Well, no. In their paper, the engineers at Deepseek showed that they are very good at writing extremely complex computer code that tells the GPU what to do. They knew how to narrow the efficiency even further from these chips.
Few people have that skill. But serious AI labs have the talented engineers they need to match what Deepseek did.
So why were they not doing this already?
Some AI labs may already be using some of the same tricks. Companies like Openai don't always reveal what they're doing behind closed doors.

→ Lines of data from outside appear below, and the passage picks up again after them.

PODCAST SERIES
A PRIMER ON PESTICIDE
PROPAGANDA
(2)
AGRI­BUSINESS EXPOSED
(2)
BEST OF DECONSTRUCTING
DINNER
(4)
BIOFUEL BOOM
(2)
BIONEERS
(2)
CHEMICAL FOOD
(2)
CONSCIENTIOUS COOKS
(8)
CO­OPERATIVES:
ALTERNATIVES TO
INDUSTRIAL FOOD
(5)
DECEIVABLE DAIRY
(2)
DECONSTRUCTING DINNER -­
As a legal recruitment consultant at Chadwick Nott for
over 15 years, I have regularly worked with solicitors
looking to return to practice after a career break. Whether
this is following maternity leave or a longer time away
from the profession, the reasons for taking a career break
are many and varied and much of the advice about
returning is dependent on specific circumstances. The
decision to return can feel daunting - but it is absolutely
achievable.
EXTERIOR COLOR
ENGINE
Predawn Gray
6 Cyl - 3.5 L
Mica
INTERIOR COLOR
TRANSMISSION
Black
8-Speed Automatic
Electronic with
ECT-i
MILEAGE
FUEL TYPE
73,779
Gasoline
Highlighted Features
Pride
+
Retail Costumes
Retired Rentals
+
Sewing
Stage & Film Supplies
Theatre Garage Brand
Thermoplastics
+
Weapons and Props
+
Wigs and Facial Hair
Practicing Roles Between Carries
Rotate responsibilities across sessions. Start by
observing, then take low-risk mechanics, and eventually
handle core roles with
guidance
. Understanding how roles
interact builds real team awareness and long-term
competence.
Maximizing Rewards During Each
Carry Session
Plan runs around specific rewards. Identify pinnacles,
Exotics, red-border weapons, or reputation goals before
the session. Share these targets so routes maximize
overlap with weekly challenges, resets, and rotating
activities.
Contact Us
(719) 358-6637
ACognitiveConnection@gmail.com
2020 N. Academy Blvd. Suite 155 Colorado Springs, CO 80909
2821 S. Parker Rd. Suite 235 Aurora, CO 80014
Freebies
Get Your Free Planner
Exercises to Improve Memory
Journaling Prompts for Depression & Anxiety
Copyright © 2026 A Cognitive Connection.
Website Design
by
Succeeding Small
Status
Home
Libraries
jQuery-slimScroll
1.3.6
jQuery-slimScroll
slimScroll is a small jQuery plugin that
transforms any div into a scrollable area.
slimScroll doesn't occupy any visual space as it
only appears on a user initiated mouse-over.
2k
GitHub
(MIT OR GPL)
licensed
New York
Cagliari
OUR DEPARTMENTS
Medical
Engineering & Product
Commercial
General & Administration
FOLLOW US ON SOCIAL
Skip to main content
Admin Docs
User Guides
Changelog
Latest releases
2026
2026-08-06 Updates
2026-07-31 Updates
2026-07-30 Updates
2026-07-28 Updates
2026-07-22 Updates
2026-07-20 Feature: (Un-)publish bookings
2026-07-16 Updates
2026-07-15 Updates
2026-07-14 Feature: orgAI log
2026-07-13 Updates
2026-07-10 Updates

However, others were clearly surprised by Deepseek's work. It's not easy to do what a startup has done. The experiments needed to find such a breakthrough include millions of dollars (if not billions) of electricity.
In other words, there is a huge amount of risk.
“You have to line up a lot of money to try something new, and often they fail,” said Tim Detmers, a researcher at the Allen Institute of Artificial Intelligence in Seattle. . Meta AI researcher.
“That's why we don't see much innovation. People are afraid of losing millions just to try things that don't work,” he added.
Many experts pointed out that Deepseek's $6 million only covers what the startups spent when training the final version of the system. In their paper, Deepseek engineers said they spent additional funds on research and experiments before running the final training. But the same can be said for cutting-edge AI projects.
Deepseek experimented and was rewarded. Nowadays, Chinese startups share their methods with other AI researchers, so their technical tricks are poised to significantly reduce the cost of building AI.